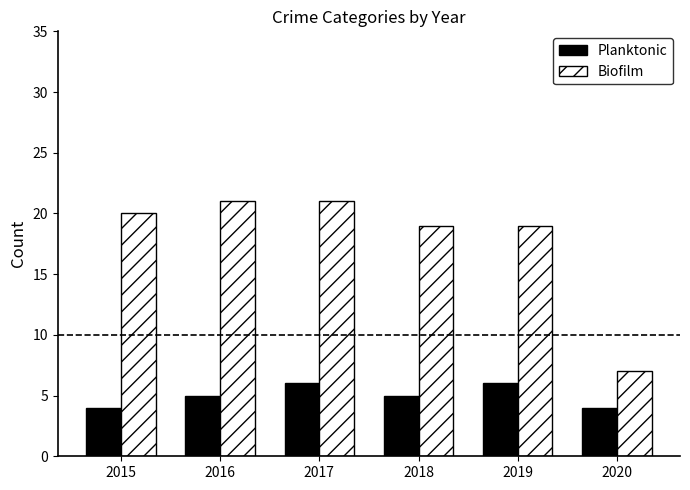

How many bars are there in each group?

2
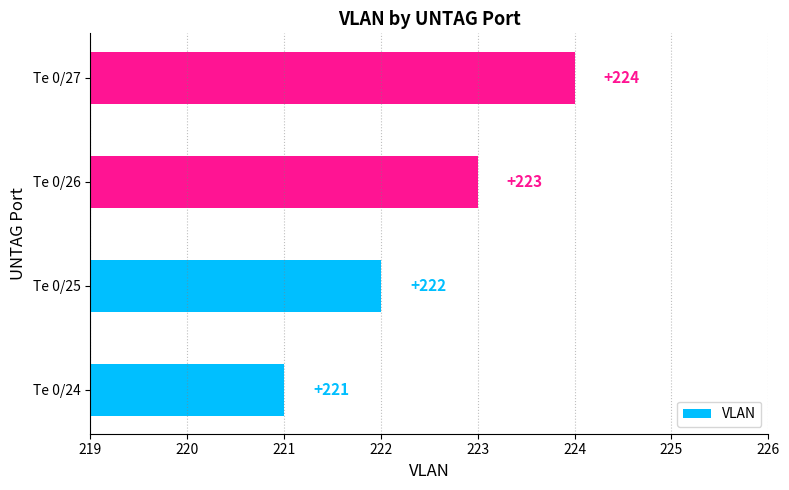

List the labels in order of value, largest first.

Te 0/27, Te 0/26, Te 0/25, Te 0/24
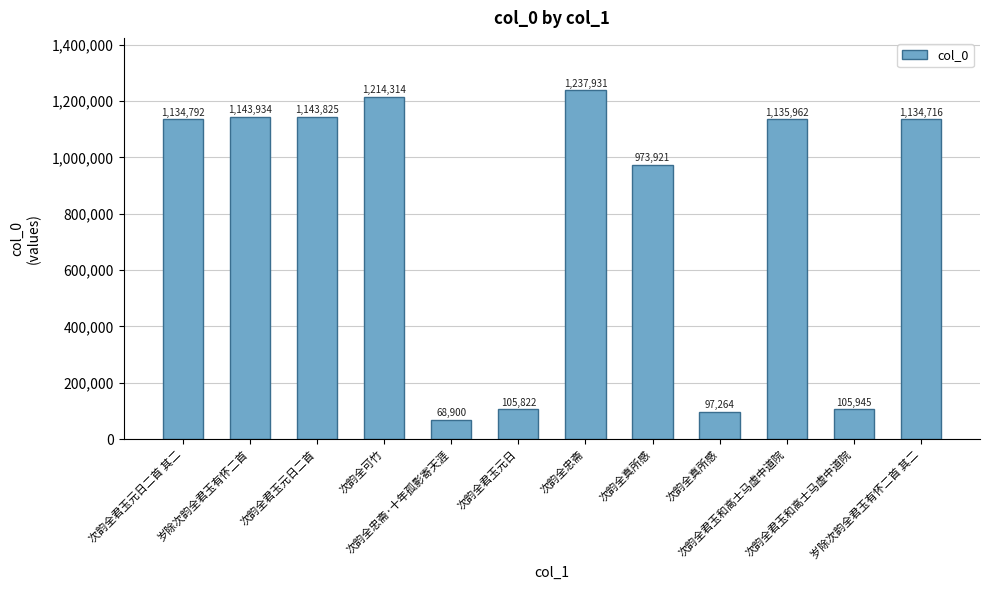

Does the chart contain stacked bars?

No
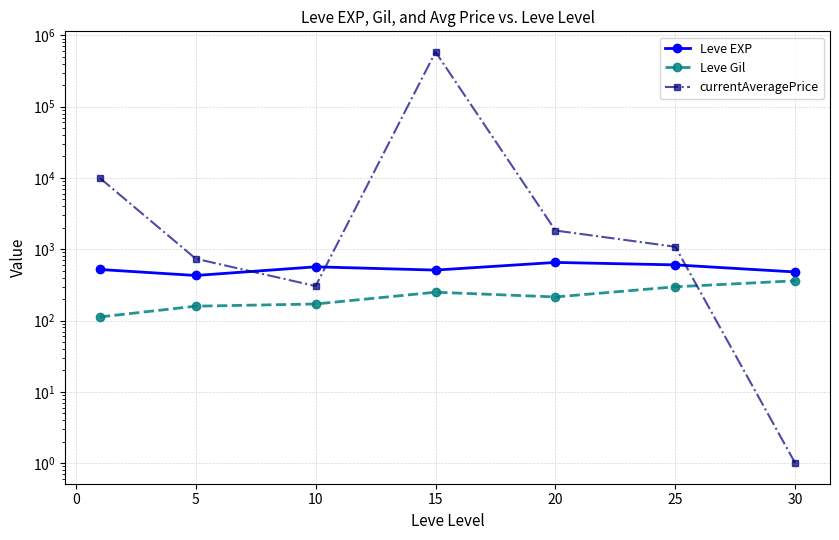

What is the maximum value for currentAveragePrice?

585278.0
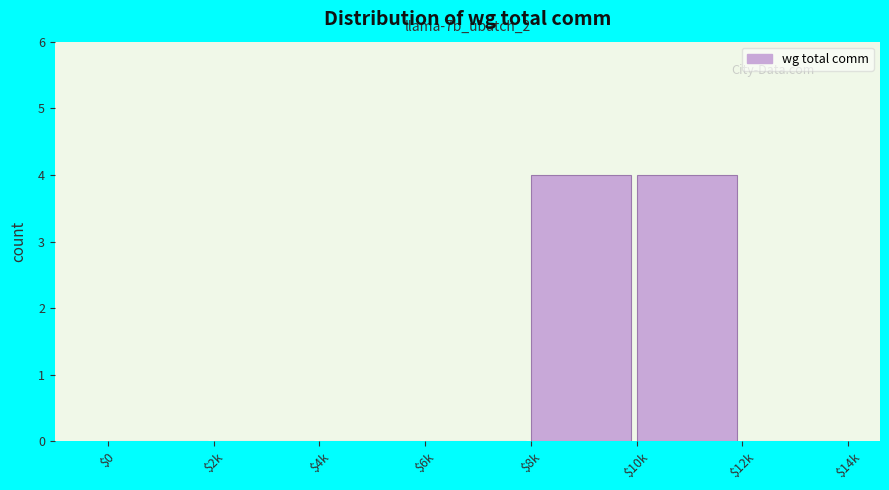

The chart shows a value of -2 at $0. True or false?

False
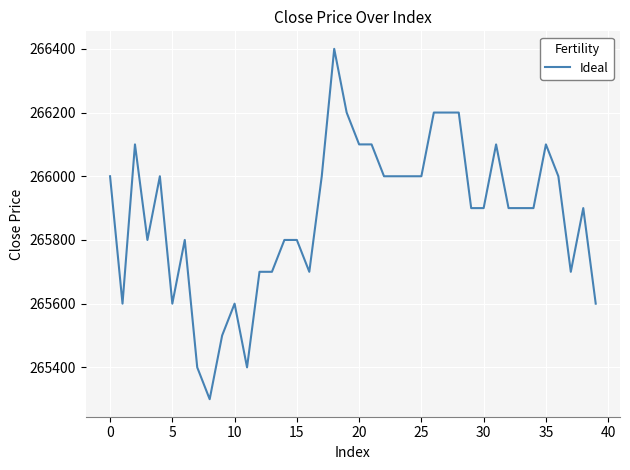

What is the maximum value shown in the chart?

266400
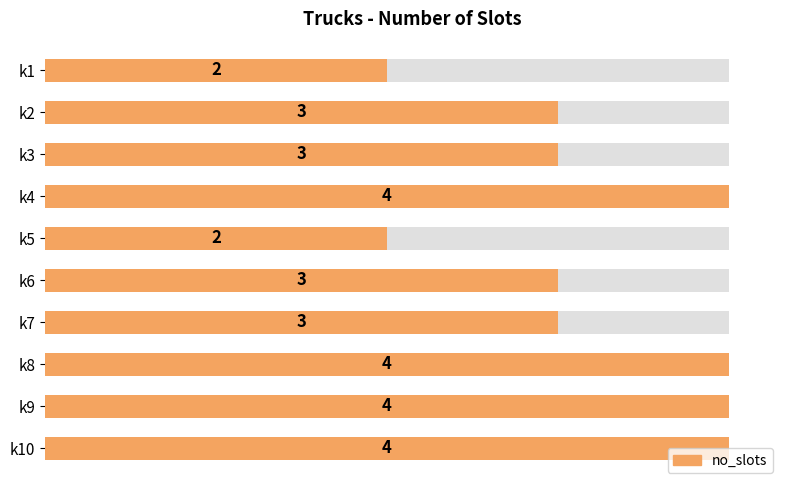

What is the difference between the maximum and second lowest values?

2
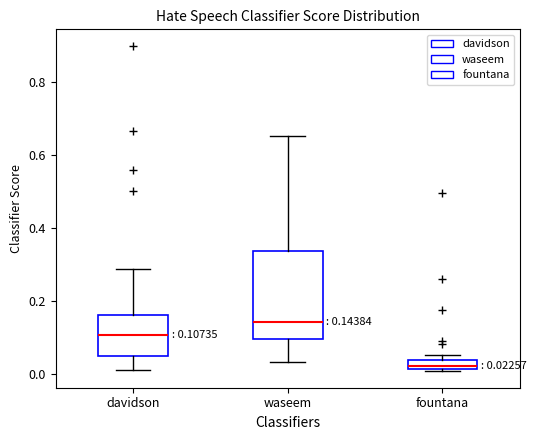

Which box is the tallest, from its lower edge to its upper edge?

waseem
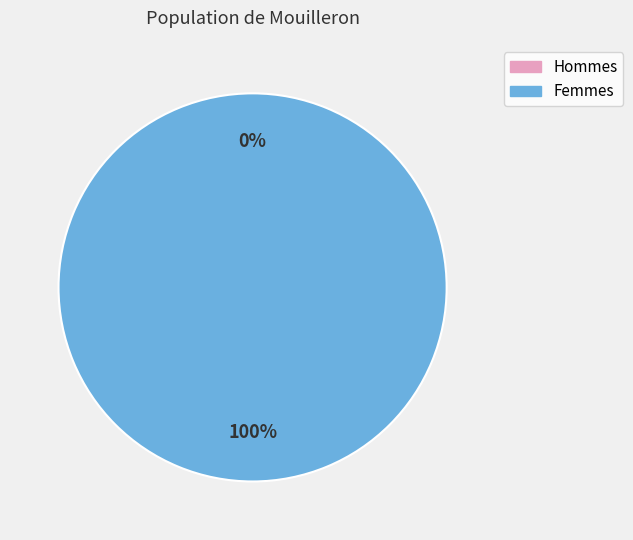

What percentage is NOT represented by 0?

100.0%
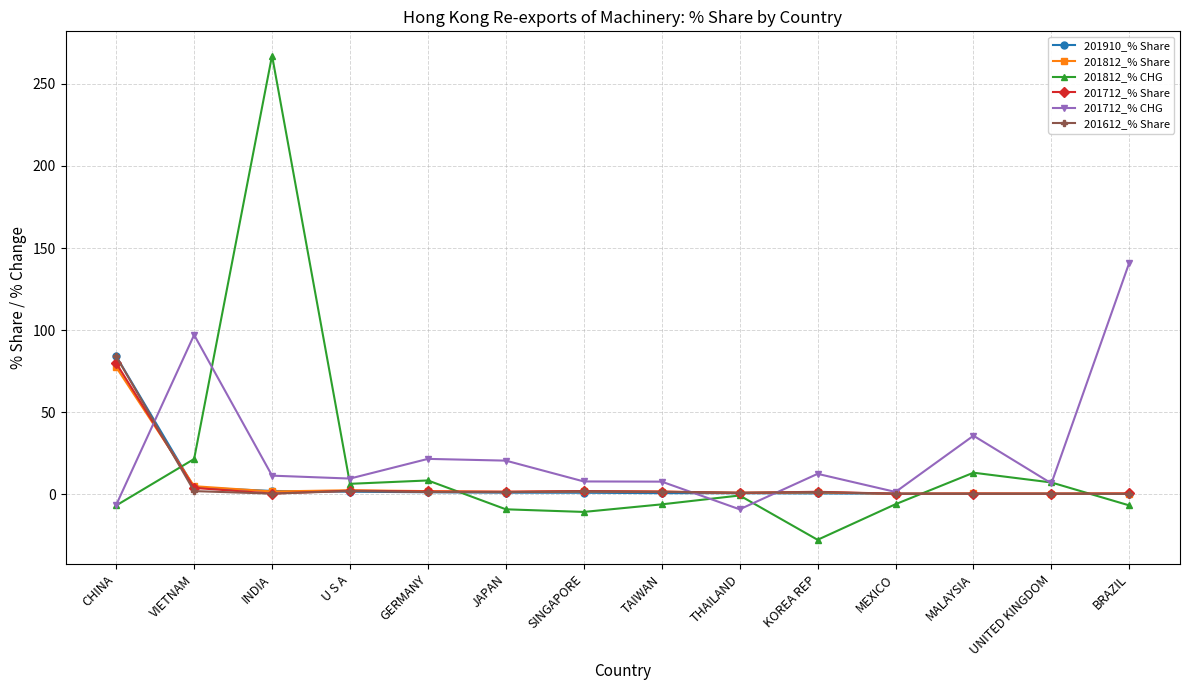

After their last crossing, which series has the higher values: 201910_% Share or 201812_% CHG?

201910_% Share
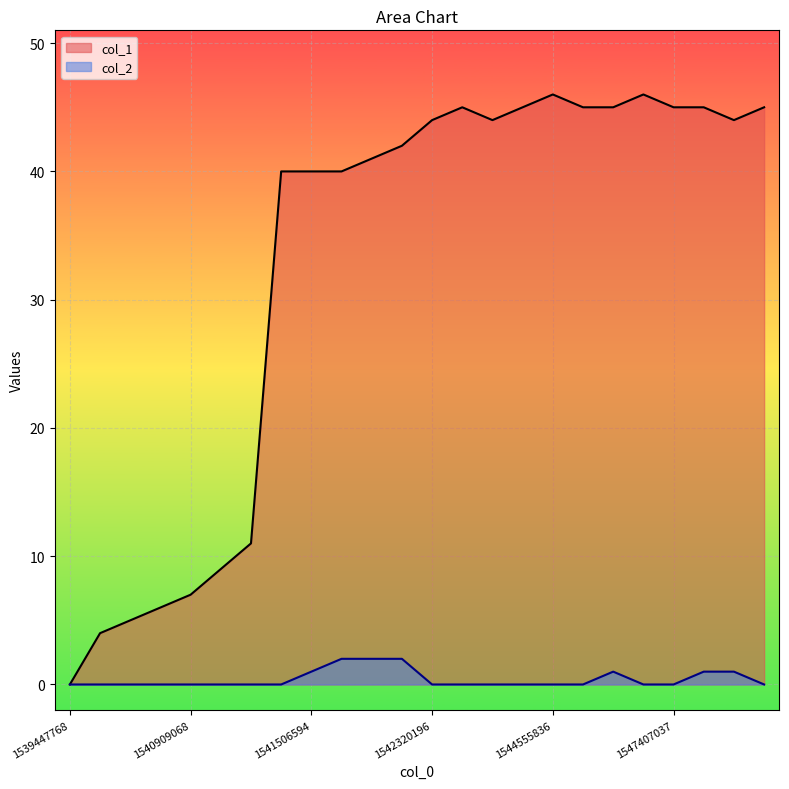

Which category has the lowest value in the col_1 series?

1539447768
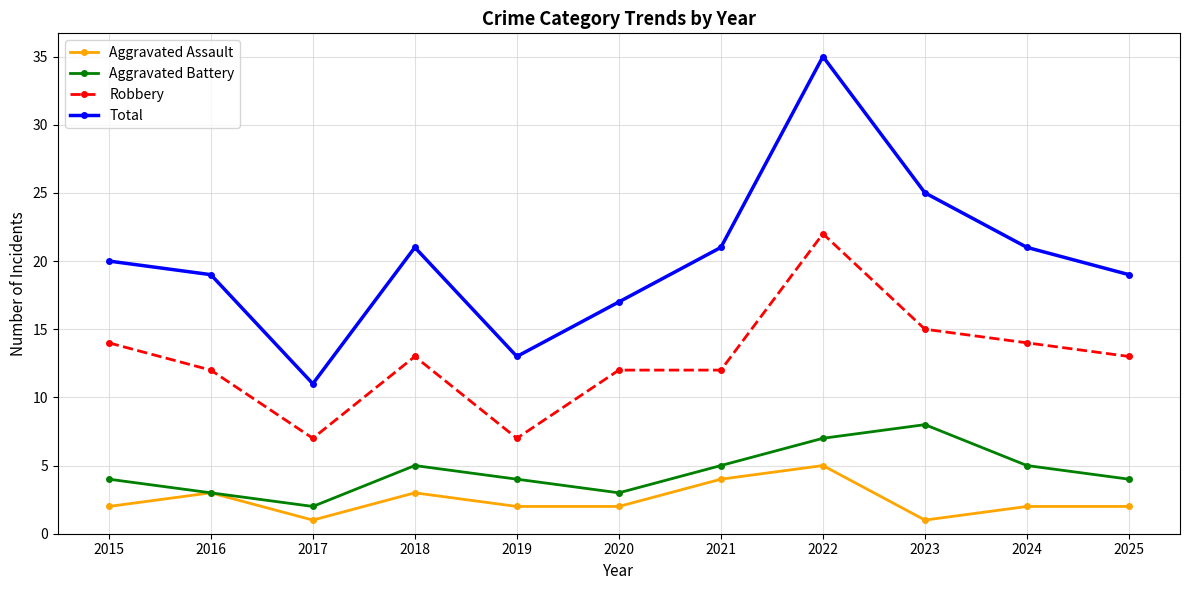

At which label does Total reach its peak?

2022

Aufgabenstellung - Schreiben Sie die Datensätze von der Zeile mit „List the labels“ bis zum Ende der Datensätze neu und setzen Sie dabei „diagram“ anstelle von „chart“, ohne sonst etwas zu verändern. Die Bilder lassen Sie in Ihrer Antwort weg.

Antwort zur Übung -
List the labels in order of value, largest first.

Te 0/27, Te 0/26, Te 0/25, Te 0/24

Does the diagram contain stacked bars?

No

What is the maximum value for currentAveragePrice?

585278.0

The diagram shows a value of -2 at $0. True or false?

False

What is the maximum value shown in the diagram?

266400

What is the difference between the maximum and second lowest values?

2

Which box is the tallest, from its lower edge to its upper edge?

waseem

What percentage is NOT represented by 0?

100.0%

After their last crossing, which series has the higher values: 201910_% Share or 201812_% CHG?

201910_% Share

Which category has the lowest value in the col_1 series?

1539447768

At which label does Total reach its peak?

2022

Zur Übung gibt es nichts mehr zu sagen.